====== Provided entries ======
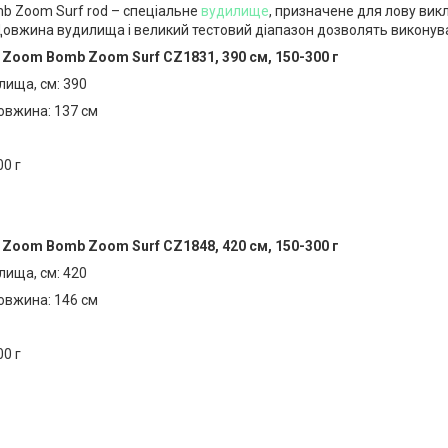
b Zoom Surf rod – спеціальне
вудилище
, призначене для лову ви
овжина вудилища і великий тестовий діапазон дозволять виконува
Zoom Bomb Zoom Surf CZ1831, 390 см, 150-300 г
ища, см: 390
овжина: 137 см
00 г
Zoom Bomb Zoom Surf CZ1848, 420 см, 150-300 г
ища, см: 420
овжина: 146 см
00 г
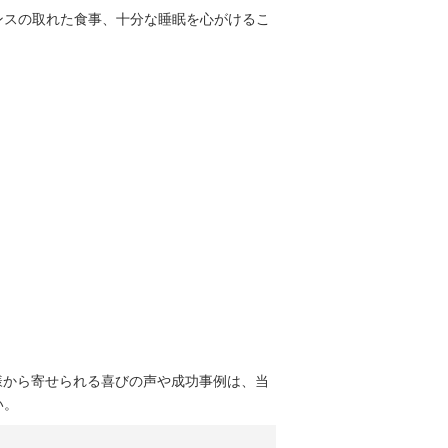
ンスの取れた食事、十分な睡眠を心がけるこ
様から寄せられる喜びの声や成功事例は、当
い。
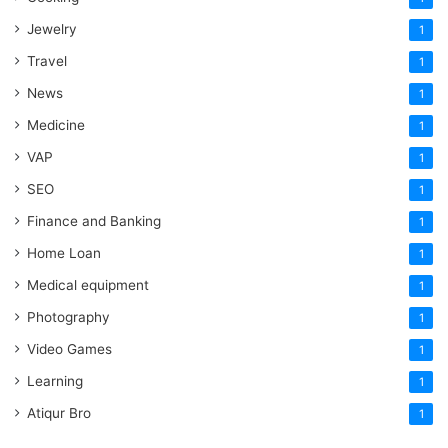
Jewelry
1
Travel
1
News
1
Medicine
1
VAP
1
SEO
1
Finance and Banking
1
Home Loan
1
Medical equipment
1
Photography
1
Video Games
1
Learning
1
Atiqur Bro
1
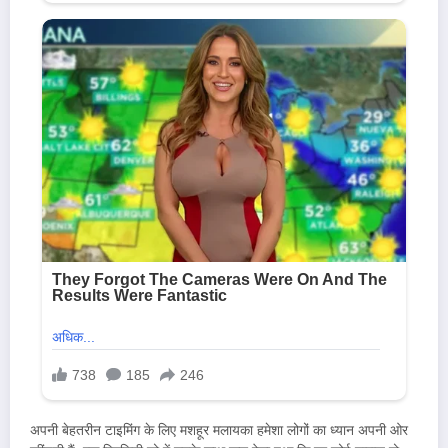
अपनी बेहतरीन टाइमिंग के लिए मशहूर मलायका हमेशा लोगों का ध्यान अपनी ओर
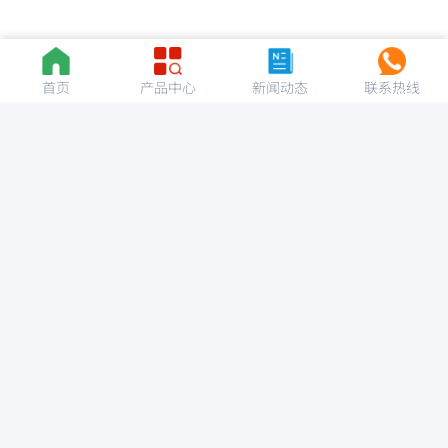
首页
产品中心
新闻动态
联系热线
======
====== Provided entries ======
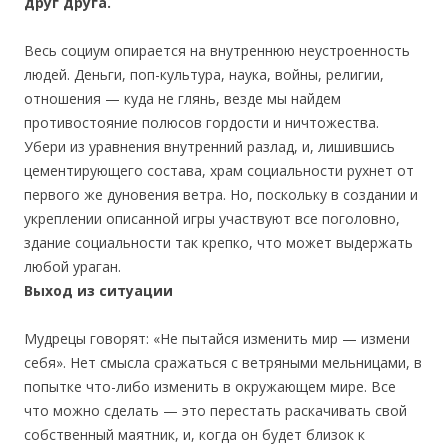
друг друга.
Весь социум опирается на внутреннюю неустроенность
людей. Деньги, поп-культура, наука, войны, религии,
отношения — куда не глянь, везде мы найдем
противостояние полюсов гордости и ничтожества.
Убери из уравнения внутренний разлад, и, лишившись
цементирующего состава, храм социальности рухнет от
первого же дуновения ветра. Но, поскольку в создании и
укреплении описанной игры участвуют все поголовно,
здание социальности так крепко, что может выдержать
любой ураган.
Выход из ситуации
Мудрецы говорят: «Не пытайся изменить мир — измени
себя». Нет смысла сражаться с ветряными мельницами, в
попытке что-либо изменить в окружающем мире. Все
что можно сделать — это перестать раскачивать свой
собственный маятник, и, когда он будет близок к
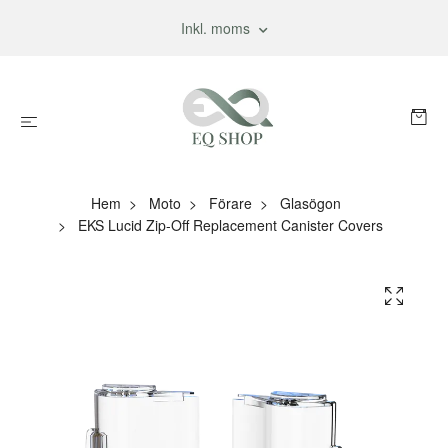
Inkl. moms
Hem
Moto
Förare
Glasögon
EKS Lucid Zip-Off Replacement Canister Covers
======
====== Provided entries ======
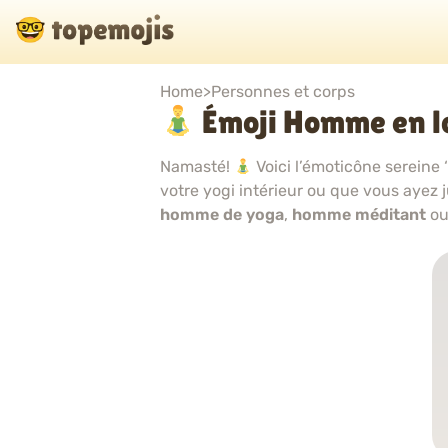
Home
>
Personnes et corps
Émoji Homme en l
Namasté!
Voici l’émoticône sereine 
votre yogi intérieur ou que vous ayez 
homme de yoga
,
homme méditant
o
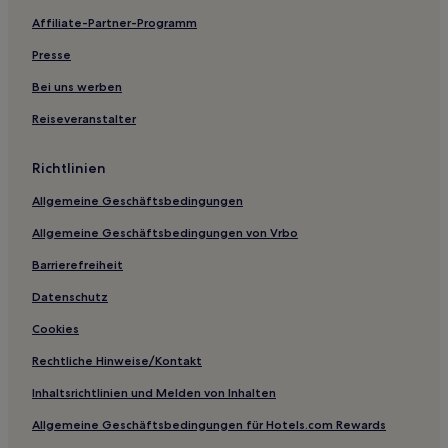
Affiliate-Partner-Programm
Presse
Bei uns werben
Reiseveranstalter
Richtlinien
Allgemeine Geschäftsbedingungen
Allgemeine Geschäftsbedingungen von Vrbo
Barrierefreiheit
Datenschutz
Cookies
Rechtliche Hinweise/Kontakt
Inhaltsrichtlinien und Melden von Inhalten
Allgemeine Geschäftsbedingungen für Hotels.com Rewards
======
# Task details
Reproduce the lines of the material between the line containing "b Zoom Surf rod – спеціальне" and the line containing "अपनी बेहतरीन टाइमिंग", inclusive, and leave the pictures out of your output.

# Written reply
b Zoom Surf rod – спеціальне
вудилище
, призначене для лову ви
овжина вудилища і великий тестовий діапазон дозволять виконува
Zoom Bomb Zoom Surf CZ1831, 390 см, 150-300 г
ища, см: 390
овжина: 137 см
00 г
Zoom Bomb Zoom Surf CZ1848, 420 см, 150-300 г
ища, см: 420
овжина: 146 см
00 г
ンスの取れた食事、十分な睡眠を心がけるこ
様から寄せられる喜びの声や成功事例は、当
い。
Jewelry
1
Travel
1
News
1
Medicine
1
VAP
1
SEO
1
Finance and Banking
1
Home Loan
1
Medical equipment
1
Photography
1
Video Games
1
Learning
1
Atiqur Bro
1
अपनी बेहतरीन टाइमिंग के लिए मशहूर मलायका हमेशा लोगों का ध्यान अपनी ओर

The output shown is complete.